Interpreting a homotopy as a function from $[0,1]$ to a function space? Let $X,Y$ be topological spaces. A homotopy is a continuous $H:X\times[0,1]\to Y$. Currying, we get $H:[0,1]\to X\to Y$. Is there a way to interpret $H$ as a continuous function of type $H:[0,1]\to (X\to Y)$, where $(X\to Y)$ is the space of continuous function from $X$ to $Y$?
There are a few questions.

*

*Given topological spaces $X,Y$, is there natural space of continuous functions from $X$ to $Y$?

*Given a function out of a product space $f:X\times Y\to Z$, is there a natural way to curry?

*If the above doesn't work for general spaces, is it possible for $Y=[0,1]$?

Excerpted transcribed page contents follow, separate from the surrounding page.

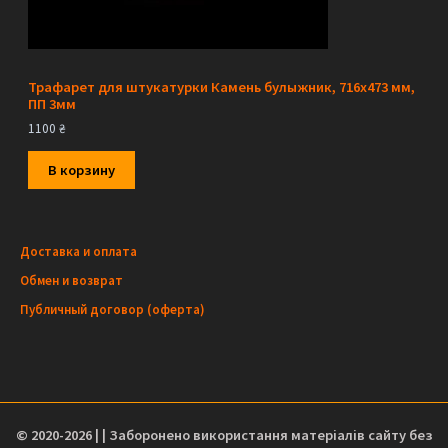
Трафарет для штукатурки Камень булыжник, 716х473 мм,
ПП 3мм
1100
₴
В корзину
Доставка и оплата
Обмен и возврат
Публичный договор (оферта)
© 2020-2026 | | Заборонено використання матеріалів сайту без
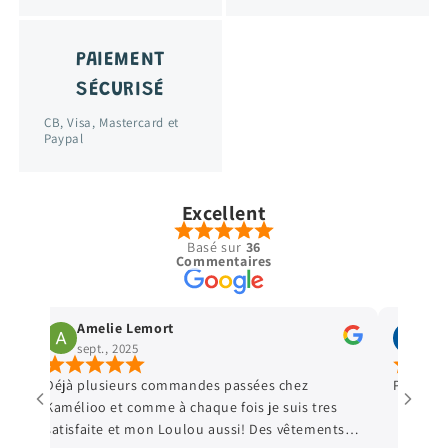
PAIEMENT
SÉCURISÉ
CB, Visa, Mastercard et
Paypal
Excellent
Basé sur
36
Commentaires
Amelie Lemort
Vir
sept., 2025
sept
Déjà plusieurs commandes passées chez
Parfait 
Kamélioo et comme à chaque fois je suis tres
satisfaite et mon Loulou aussi! Des vêtements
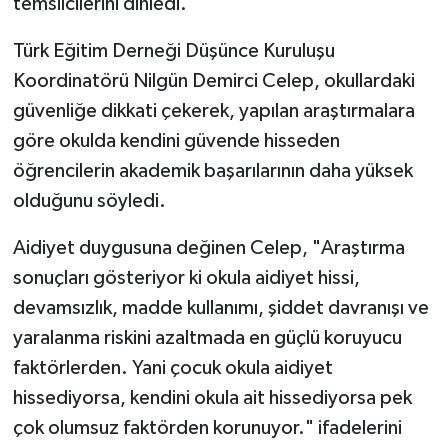
temsilcilerini dinledi.
Türk Eğitim Derneği Düşünce Kuruluşu
Koordinatörü Nilgün Demirci Celep, okullardaki
güvenliğe dikkati çekerek, yapılan araştırmalara
göre okulda kendini güvende hisseden
öğrencilerin akademik başarılarının daha yüksek
olduğunu söyledi.
Aidiyet duygusuna değinen Celep, "Araştırma
sonuçları gösteriyor ki okula aidiyet hissi,
devamsızlık, madde kullanımı, şiddet davranışı ve
yaralanma riskini azaltmada en güçlü koruyucu
faktörlerden. Yani çocuk okula aidiyet
hissediyorsa, kendini okula ait hissediyorsa pek
çok olumsuz faktörden korunuyor." ifadelerini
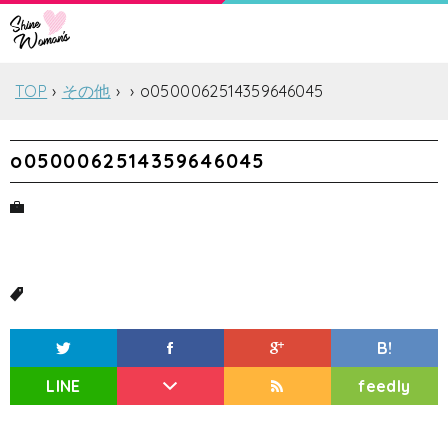
TOP
その他
o0500062514359646045
o0500062514359646045
B!
LINE
feedly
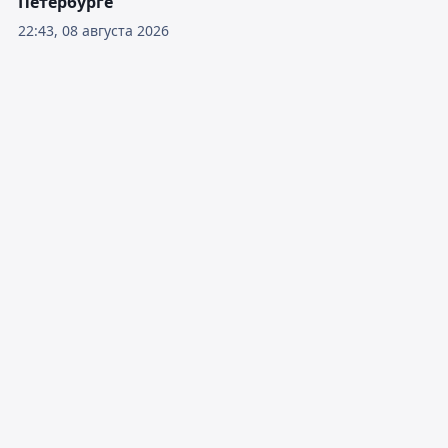
Петербурге
22:43, 08 августа 2026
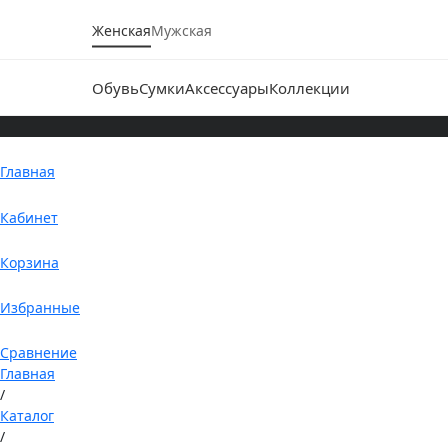
Женская
Мужская
Обувь
Сумки
Аксессуары
Коллекции
Главная
Кабинет
Корзина
Избранные
Сравнение
Главная
/
Каталог
/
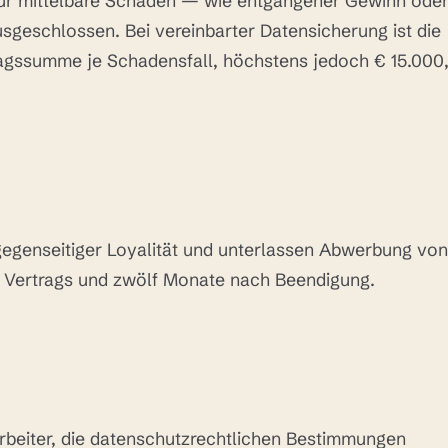
für mittelbare Schäden — wie entgangener Gewinn ode
sgeschlossen. Bei vereinbarter Datensicherung ist die
agssumme je Schadensfall, höchstens jedoch € 15.000
 gegenseitiger Loyalität und unterlassen Abwerbung von
s Vertrags und zwölf Monate nach Beendigung.
arbeiter, die datenschutzrechtlichen Bestimmungen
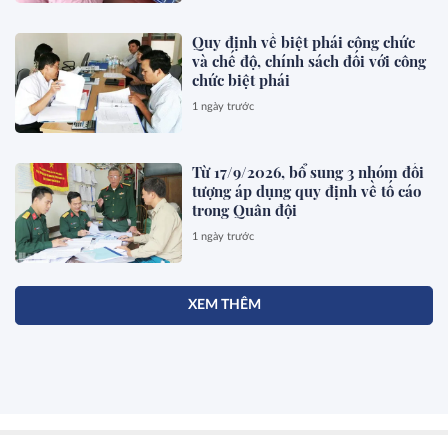
Quy định về biệt phái công chức
và chế độ, chính sách đối với công
chức biệt phái
1 ngày trước
Từ 17/9/2026, bổ sung 3 nhóm đối
tượng áp dụng quy định về tố cáo
trong Quân đội
1 ngày trước
XEM THÊM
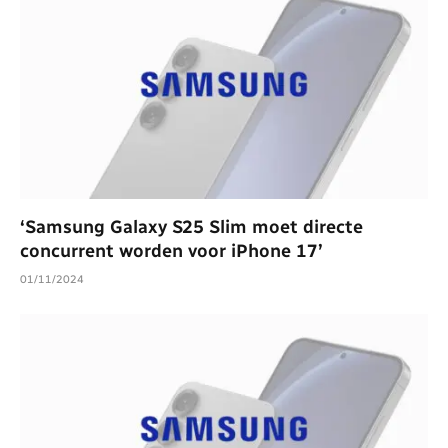
‘Samsung Galaxy S25 Slim moet directe
concurrent worden voor iPhone 17’
01/11/2024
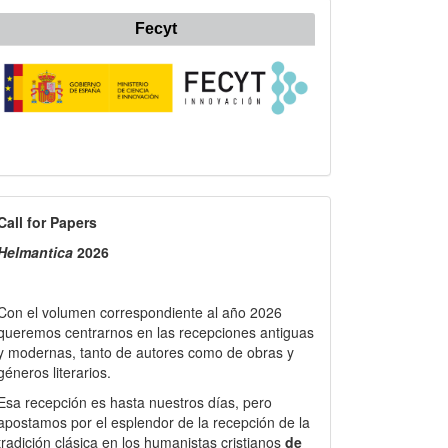
Fecyt
all
Call for Papers
or
Helmantica
2026
apers
Con el volumen correspondiente al año 2026
queremos centrarnos en las recepciones antiguas
y modernas, tanto de autores como de obras y
géneros literarios.
Esa recepción es hasta nuestros días, pero
apostamos por el esplendor de la recepción de la
tradición clásica en los humanistas cristianos
de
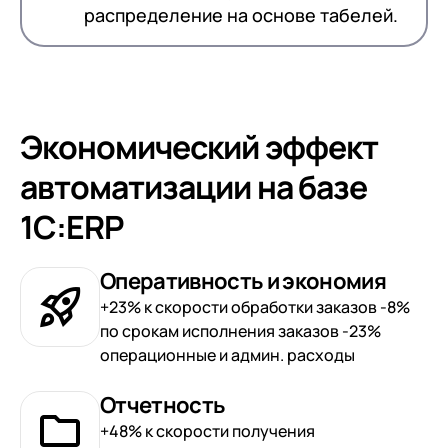
распределение на основе табелей.
Экономический эффект
автоматизации на базе
1С:ERP
Оперативность и экономия
+23% к скорости обработки заказов -8%
по срокам исполнения заказов -23%
операционные и админ. расходы
Отчетность
+48% к скорости получения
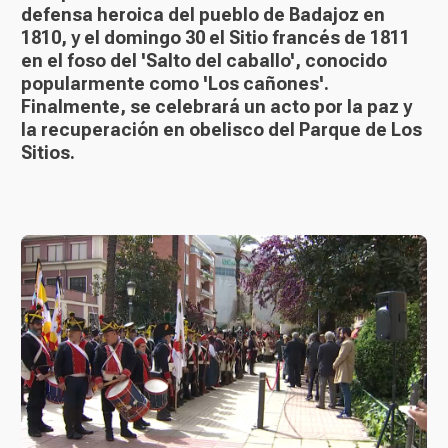
defensa heroica del pueblo de Badajoz en
1810, y el domingo 30 el Sitio francés de 1811
en el foso del 'Salto del caballo', conocido
popularmente como 'Los cañones'.
Finalmente, se celebrará un acto por la paz y
la recuperación en obelisco del Parque de Los
Sitios.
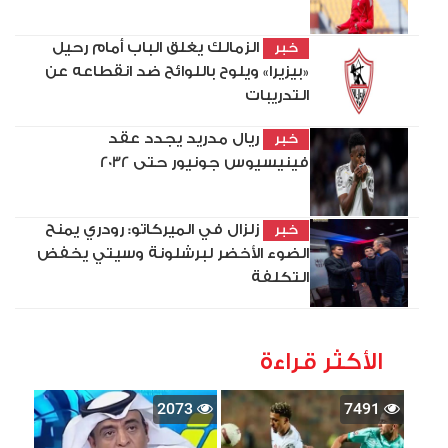
الزمالك يغلق الباب أمام رحيل
خبر
«بيزيرا» ويلوح باللوائح ضد انقطاعه عن
التدريبات
ريال مدريد يجدد عقد
خبر
فينيسيوس جونيور حتى 2032
زلزال في الميركاتو: رودري يمنح
خبر
الضوء الأخضر لبرشلونة وسيتي يخفض
التكلفة
الأكثر قراءة
2073
7491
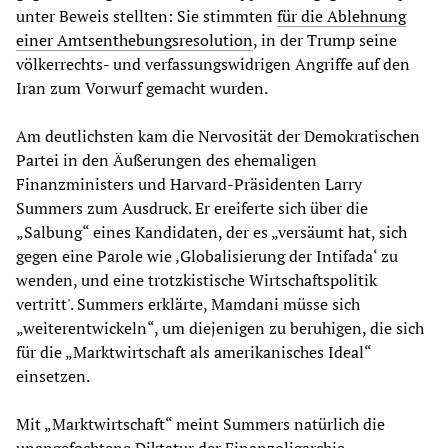
unter Beweis stellten: Sie stimmten
für die Ablehnung
einer Amtsenthebungsresolution
, in der Trump seine
völkerrechts- und verfassungswidrigen Angriffe auf den
Iran zum Vorwurf gemacht wurden.
Am deutlichsten kam die Nervosität der Demokratischen
Partei in den Äußerungen des ehemaligen
Finanzministers und Harvard-Präsidenten Larry
Summers zum Ausdruck. Er ereiferte sich über die
„Salbung“ eines Kandidaten, der es „versäumt hat, sich
gegen eine Parole wie ‚Globalisierung der Intifada‘ zu
wenden, und eine trotzkistische Wirtschaftspolitik
vertritt'. Summers erklärte, Mamdani müsse sich
„weiterentwickeln“, um diejenigen zu beruhigen, die sich
für die „Marktwirtschaft als amerikanisches Ideal“
einsetzen.
Mit „Marktwirtschaft“ meint Summers natürlich die
unangefochtene Diktatur der Finanzoligarchie.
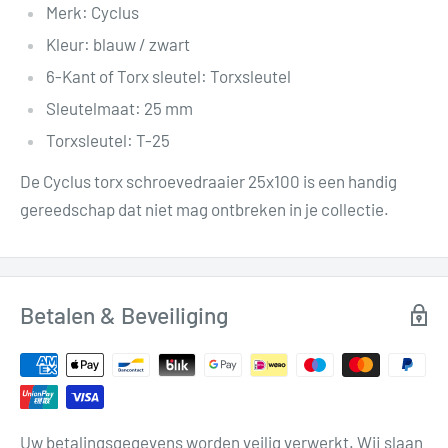
Merk: Cyclus
Kleur: blauw / zwart
6-Kant of Torx sleutel: Torxsleutel
Sleutelmaat: 25 mm
Torxsleutel: T-25
De Cyclus torx schroevedraaier 25x100 is een handig
gereedschap dat niet mag ontbreken in je collectie.
Betalen & Beveiliging
Uw betalingsgegevens worden veilig verwerkt. Wij slaan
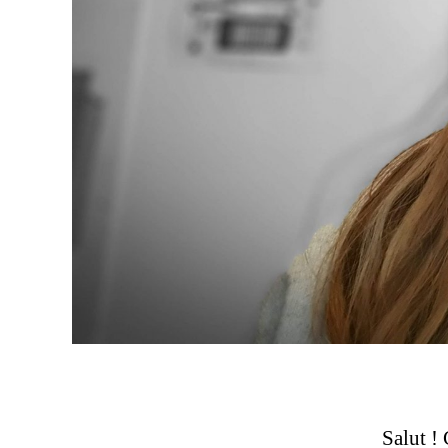
Salut ! 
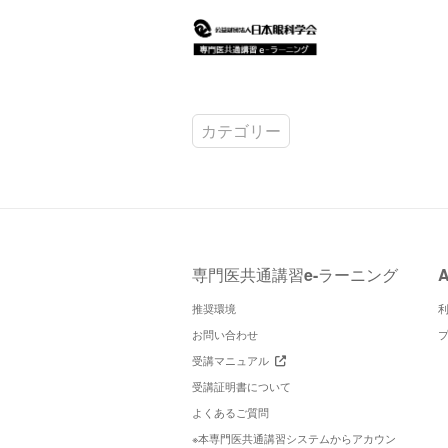
カテゴリー
専門医共通講習e-ラーニング
推奨環境
お問い合わせ
受講マニュアル
受講証明書について
よくあるご質問
※本専門医共通講習システムからアカウン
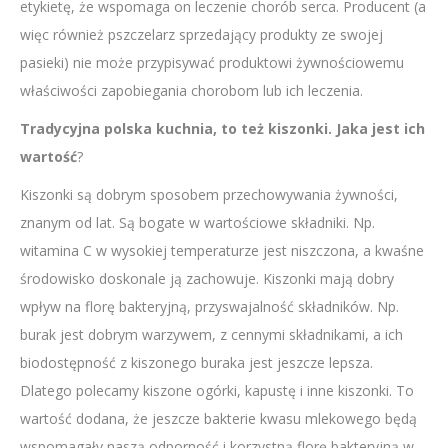
etykietę, że wspomaga on leczenie chorób serca. Producent (a
więc również pszczelarz sprzedający produkty ze swojej
pasieki) nie może przypisywać produktowi żywnościowemu
właściwości zapobiegania chorobom lub ich leczenia.
Tradycyjna polska kuchnia, to też kiszonki. Jaka jest ich
wartość
?
Kiszonki są dobrym sposobem przechowywania żywności,
znanym od lat. Są bogate w wartościowe składniki. Np.
witamina C w wysokiej temperaturze jest niszczona, a kwaśne
środowisko doskonale ją zachowuje. Kiszonki mają dobry
wpływ na florę bakteryjną, przyswajalność składników. Np.
burak jest dobrym warzywem, z cennymi składnikami, a ich
biodostępność z kiszonego buraka jest jeszcze lepsza.
Dlatego polecamy kiszone ogórki, kapustę i inne kiszonki. To
wartość dodana, że jeszcze bakterie kwasu mlekowego będą
wspomagały naszą odporność i korzystną florę bakteryjną w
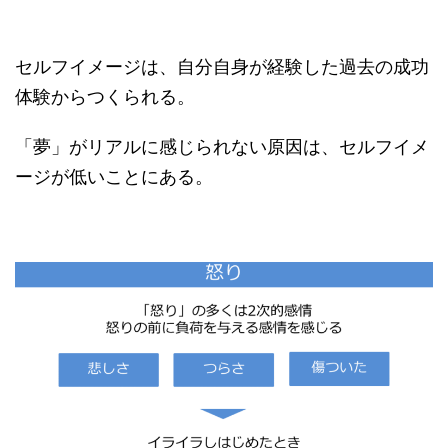
セルフイメージは、自分自身が経験した過去の成功
体験からつくられる。
「夢」がリアルに感じられない原因は、セルフイメ
ージが低いことにある。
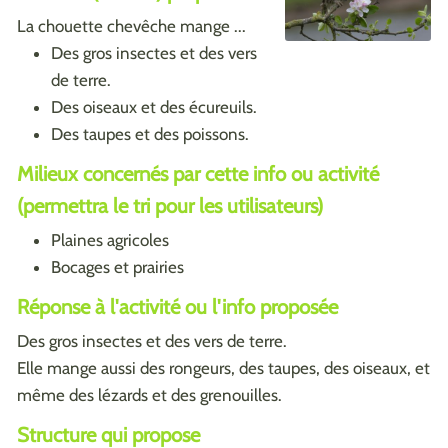
La chouette chevêche mange ...
Des gros insectes et des vers
de terre.
Des oiseaux et des écureuils.
Des taupes et des poissons.
Milieux concernés par cette info ou activité
(permettra le tri pour les utilisateurs)
Plaines agricoles
Bocages et prairies
Réponse à l'activité ou l'info proposée
Des gros insectes et des vers de terre.
Elle mange aussi des rongeurs, des taupes, des oiseaux, et
même des lézards et des grenouilles.
Structure qui propose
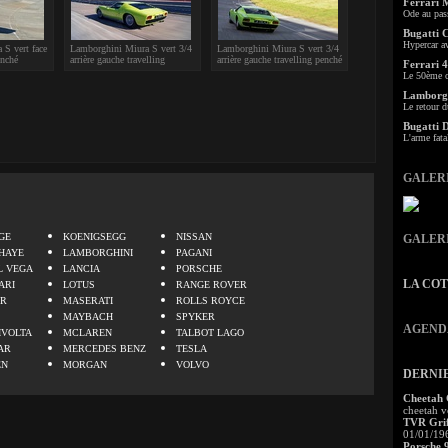
Ferrari 
Ode au pas
Bugatti 
Hypercar a
S vert face
Lamborghini Miura S vert 3/4
Lamborghini Miura S vert 3/4
enché
arrière gauche travelling
arrière gauche travelling penché
Ferrari 4
Le 50ème c
Lamborgh
Le retour d
Bugatti 
L'arme fata
GALER
.
GE
KOENIGSEGG
NISSAN
GALER
HAYE
LAMBORGHINI
PAGANI
L VEGA
LANCIA
PORSCHE
LA CO
ARI
LOTUS
RANGE ROVER
ER
MASERATI
ROLLS ROYCE
MAYBACH
SPYKER
AGEND
IVOLTA
MCLAREN
TALBOT LAGO
AR
MERCEDES BENZ
TESLA
EN
MORGAN
VOLVO
DERNI
Cheetah
cheetah v
TVR Grif
01/01/19
Porsche 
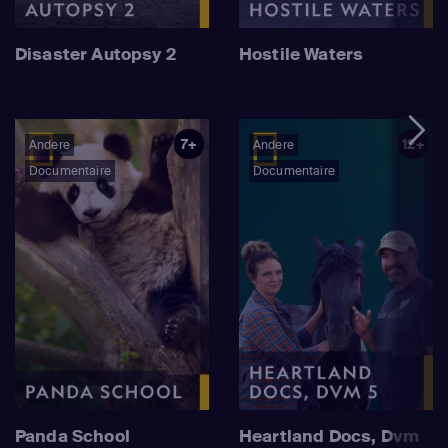
Disaster Autopsy 2
Hostile Waters
7+
12+
Andere
Andere
Documentaire
Documentaire
Panda School
Heartland Docs, Dvm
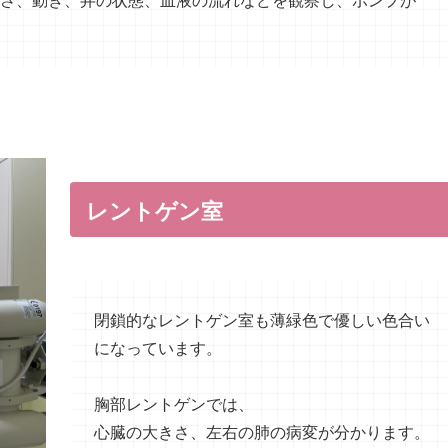
レントゲン室
閉鎖的なレントゲン室も薄緑色で優しい色合い
になっています。
胸部レントゲンでは、
心臓の大きさ、左右の肺の病変が分かります。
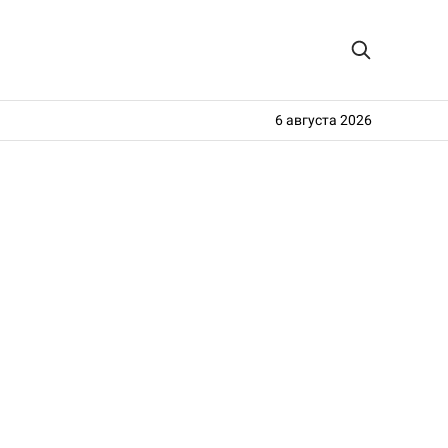
6 августа 2026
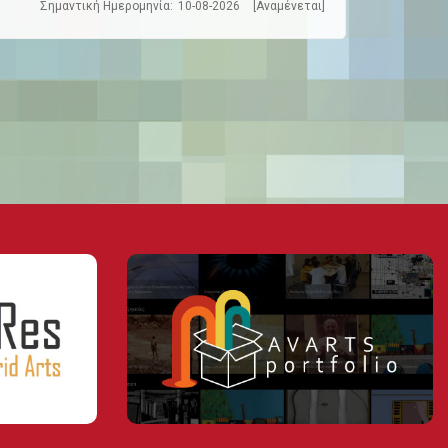
Σημαντική Ημερομηνία:
10-08-2026
[Αναμένεται]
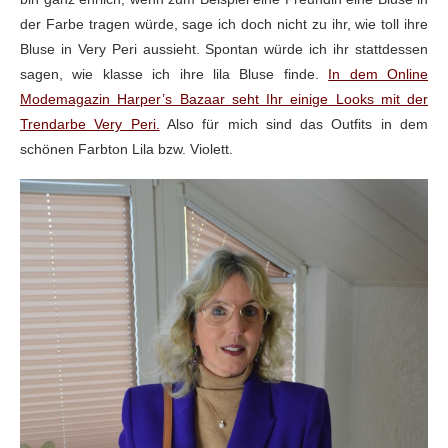
der Farbe tragen würde, sage ich doch nicht zu ihr, wie toll ihre
Bluse in Very Peri aussieht. Spontan würde ich ihr stattdessen
sagen, wie klasse ich ihre lila Bluse finde.
In dem Online
Modemagazin Harper’s Bazaar seht Ihr einige Looks mit der
Trendarbe Very Peri.
Also für mich sind das Outfits in dem
schönen Farbton Lila bzw. Violett.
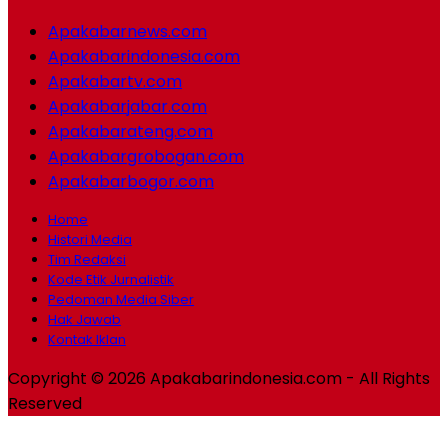
Apakabarnews.com
Apakabarindonesia.com
Apakabartv.com
Apakabarjabar.com
Apakabarateng.com
Apakabargrobogan.com
Apakabarbogor.com
Home
Histori Media
Tim Redaksi
Kode Etik Jurnalistik
Pedoman Media Siber
Hak Jawab
Kontak Iklan
Copyright © 2026 Apakabarindonesia.com - All Rights
Reserved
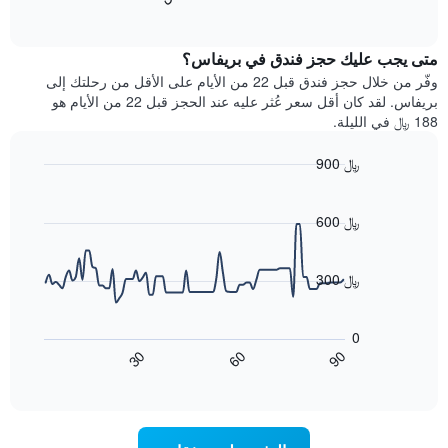
التالي
of
التالي
interactive
1
متوسط
chart
محور
سعر
متى يجب عليك حجز فندق في بريفاس؟
Y
غرفة
وفّر من خلال حجز فندق قبل 22 من الأيام على الأقل من رحلتك إلى
الذي
كل
بريفاس. لقد كان أقل سعر عُثر عليه عند الحجز قبل 22 من الأيام هو
يعرض
يوم
188 ﷼ في الليلة.
متوسط
في
سعر
الأسبوع
900 ﷼
غرفة
يتضمن
Line
المخطط
Chart
graphic.
chart
1
with
600 ﷼
محور
90
X
data
الذي
points.
300 ﷼
يعرض
أيام
يعرض
الأسبوع.
المخطط
0
يتضمن
التالي
90
30
60
المخطط
كيفية
End
of
التالي
تغير
interactive
1
سعر
chart
محور
غرفة
Y
عند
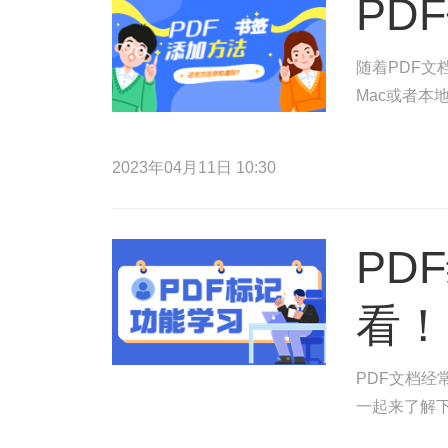
PD
随着PDF文
Mac或者本
2023年04月11日 10:30
PD
看！
PDF文档
一起来了解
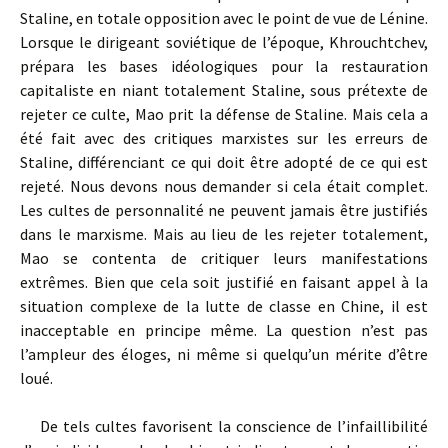
Staline, en totale opposition avec le point de vue de Lénine.
Lorsque le dirigeant soviétique de l’époque, Khrouchtchev,
prépara les bases idéologiques pour la restauration
capitaliste en niant totalement Staline, sous prétexte de
rejeter ce culte, Mao prit la défense de Staline. Mais cela a
été fait avec des critiques marxistes sur les erreurs de
Staline, différenciant ce qui doit être adopté de ce qui est
rejeté. Nous devons nous demander si cela était complet.
Les cultes de personnalité ne peuvent jamais être justifiés
dans le marxisme. Mais au lieu de les rejeter totalement,
Mao se contenta de critiquer leurs manifestations
extrêmes. Bien que cela soit justifié en faisant appel à la
situation complexe de la lutte de classe en Chine, il est
inacceptable en principe même. La question n’est pas
l’ampleur des éloges, ni même si quelqu’un mérite d’être
loué.
De tels cultes favorisent la conscience de l’infaillibilité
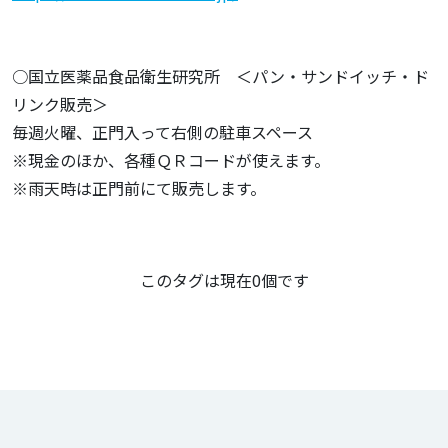
○国立医薬品食品衛生研究所 ＜パン・サンドイッチ・ド
リンク販売＞
毎週火曜、正門入って右側の駐車スペース
※現金のほか、各種ＱＲコードが使えます。
※雨天時は正門前にて販売します。
この記事のタグ
このタグは現在0個です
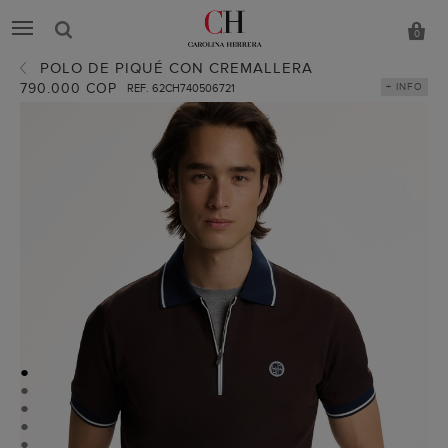
0
POLO DE PIQUÉ CON CREMALLERA
790.000 COP
+ INFO
REF. 62CH740506721
●
●
●
●
●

 A: Q: Given two topological spaces, $X$ and $Y$, is there a natural space of continuous functions from one space to the other?A: Yes.  It is the collection of all continuous functions from $X$ to $Y$.  (From another vantage point, one sometimes encounters an arbitrary set $X$, a topological space $Y$, and a set ${\cal F}$ of functions from $X$ to $Y$.  One can then ask, What minimal topology will make all the functions in ${\cal F}$ continuous?)
Since you call this collection of functions a ``space'', I suspect you might be looking to find out whether there is some natural (topological?) structure on this collection.  If so, yes, there is: the compact-open topology.  I think it leads to a general answer to your question about regarding a homotopy as a continuous (in some sense) mapping from $[0, 1]$ to the set of continuous mappings from $X$ to $Y$.  An efficient source to grasp this from is the book "Homotopic topology" by Fomenko, Fuchs, and Gutenmaher.
A: The answer is in [1].
$\newcommand{\Top}{\mathbf{Top}} % topological spaces$

*

*Yes, the compact open topology.

*No. A topological space $X$ is exponentiable if the functor $-\times X: \Top\to\Top$ has a right adjoint $(-)^X$. [1] shows that $X$ is exponentiable iff it is core compact. If $X$ is Hausdorff, $X$ is core compact iff it is locally compact.

*Again, no. What matters is $X$, not $Y$.

[1]: Escardó, Martín; Heckmann, Reinhold, Topologies on spaces of continuous functions., Topol. Proc. 26(2001-2002), No. 2, 545-564 (2002). ZBL1083.54009.